This study addresses energy-efficient accelerator design for SoCs, systematically comparing operation-centric coarse-grained reconfigurable arrays (CGRA) and iteration-centric tensor processing arrays (TCPA) in mapping and executing nested loops. We propose, for the first time, a unified modeling framework evaluating four key dimensions: loop mapping granularity, data reuse potential, control overhead, and scalability. Our methodology integrates RTL-level modeling, polyhedral compilation, loop tiling analysis, communication complexity modeling, and cycle-accurate simulation. Experimental results demonstrate that TCPA achieves, on average, 37% lower dynamic power consumption, a 2.1× improvement in energy efficiency, and a 42% reduction in on-chip network traffic over CGRA for image processing and linear algebra workloads. These findings highlight the pronounced energy-efficiency advantages of the iteration-centric paradigm—particularly in high-dimensional nested loop scenarios—thereby providing principled insights for next-generation accelerator architecture design.

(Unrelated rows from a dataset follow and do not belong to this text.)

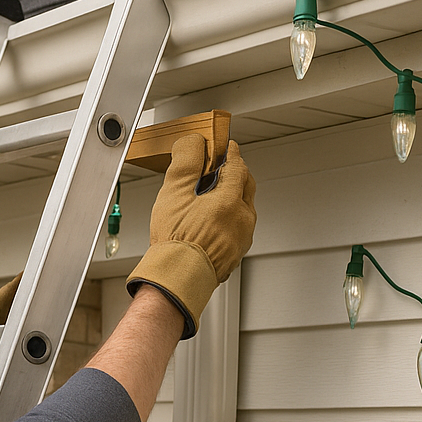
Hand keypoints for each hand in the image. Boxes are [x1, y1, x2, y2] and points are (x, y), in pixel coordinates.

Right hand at [127, 134, 255, 337]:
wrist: (178, 278)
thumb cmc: (176, 242)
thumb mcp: (174, 193)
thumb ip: (186, 162)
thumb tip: (194, 143)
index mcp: (231, 201)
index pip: (238, 166)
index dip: (231, 154)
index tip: (226, 148)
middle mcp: (243, 219)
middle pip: (246, 186)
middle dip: (235, 174)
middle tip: (219, 170)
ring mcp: (242, 238)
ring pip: (244, 209)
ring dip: (232, 198)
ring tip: (211, 199)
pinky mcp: (236, 254)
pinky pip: (238, 229)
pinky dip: (228, 219)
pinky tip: (210, 223)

Increasing demands for computing power also propel the need for energy-efficient SoC accelerator architectures. One class of such accelerators are so-called processor arrays, which typically integrate a two-dimensional mesh of interconnected processing elements~(PEs). Such arrays are specifically designed to accelerate the execution of multidimensional nested loops by exploiting the intrinsic parallelism of loops. Moreover, for mapping a given loop nest application, two opposed mapping methods have emerged: Operation-centric and iteration-centric. Both differ in the granularity of the mapping. The operation-centric approach maps individual operations to the PEs of the array, while the iteration-centric approach maps entire tiles of iterations to each PE. The operation-centric approach is applied predominantly for processor arrays often referred to as Coarse-Grained Reconfigurable Arrays~(CGRAs), while processor arrays supporting an iteration-centric approach are referred to as Tightly-Coupled Processor Arrays~(TCPAs) in the following. This work provides a comprehensive comparison of both approaches and related architectures by evaluating their respective benefits and trade-offs. ...